Department of Statistical Science, Duke University, Durham, NC 27710.

Department of Biostatistics & Bioinformatics, Duke University.

出版信息

J Am Stat Assoc. 2024;119(546):995-1007. doi: 10.1080/01621459.2022.2153689. Epub 2023 Feb 6.
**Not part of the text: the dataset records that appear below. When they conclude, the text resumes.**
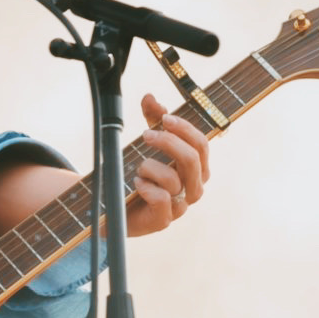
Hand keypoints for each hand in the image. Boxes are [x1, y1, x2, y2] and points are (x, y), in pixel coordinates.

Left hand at [126, 92, 211, 237]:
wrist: (116, 211)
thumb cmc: (139, 176)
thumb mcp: (147, 145)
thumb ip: (152, 120)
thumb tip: (150, 96)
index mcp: (196, 169)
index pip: (201, 144)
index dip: (184, 129)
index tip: (163, 118)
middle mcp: (193, 188)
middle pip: (192, 159)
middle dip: (168, 142)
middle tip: (145, 135)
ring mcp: (180, 206)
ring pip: (174, 179)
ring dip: (150, 167)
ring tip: (137, 169)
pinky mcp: (164, 221)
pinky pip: (161, 199)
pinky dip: (146, 187)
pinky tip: (137, 184)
DOI:10.1080/01621459.2022.2153689
PMID:39055126
原文链接:https://pmc.ncbi.nlm.nih.gov/articles/PMC11267031/
Abstract

This paper introduces the functional tensor singular value decomposition (FTSVD), a novel dimension reduction framework for tensors with one functional mode and several tabular modes. The problem is motivated by high-order longitudinal data analysis. Our model assumes the observed data to be a random realization of an approximate CP low-rank functional tensor measured on a discrete time grid. Incorporating tensor algebra and the theory of Reproducing Kernel Hilbert Space (RKHS), we propose a novel RKHS-based constrained power iteration with spectral initialization. Our method can successfully estimate both singular vectors and functions of the low-rank structure in the observed data. With mild assumptions, we establish the non-asymptotic contractive error bounds for the proposed algorithm. The superiority of the proposed framework is demonstrated via extensive experiments on both simulated and real data.

摘要

本文介绍了功能张量奇异值分解(FTSVD),这是一种用于具有一个功能模式和多个表格模式的张量的新型降维框架。该问题由高阶纵向数据分析引发。我们的模型假设观测数据是在离散时间网格上测量的近似CP低秩功能张量的随机实现。结合张量代数和再生核希尔伯特空间(RKHS)理论,我们提出了一种基于RKHS的带谱初始化的新型约束幂迭代。我们的方法能够成功估计观测数据中低秩结构的奇异向量和函数。在温和假设下,我们为所提出的算法建立了非渐近收缩误差界。通过对模拟数据和真实数据进行广泛实验,证明了所提出框架的优越性。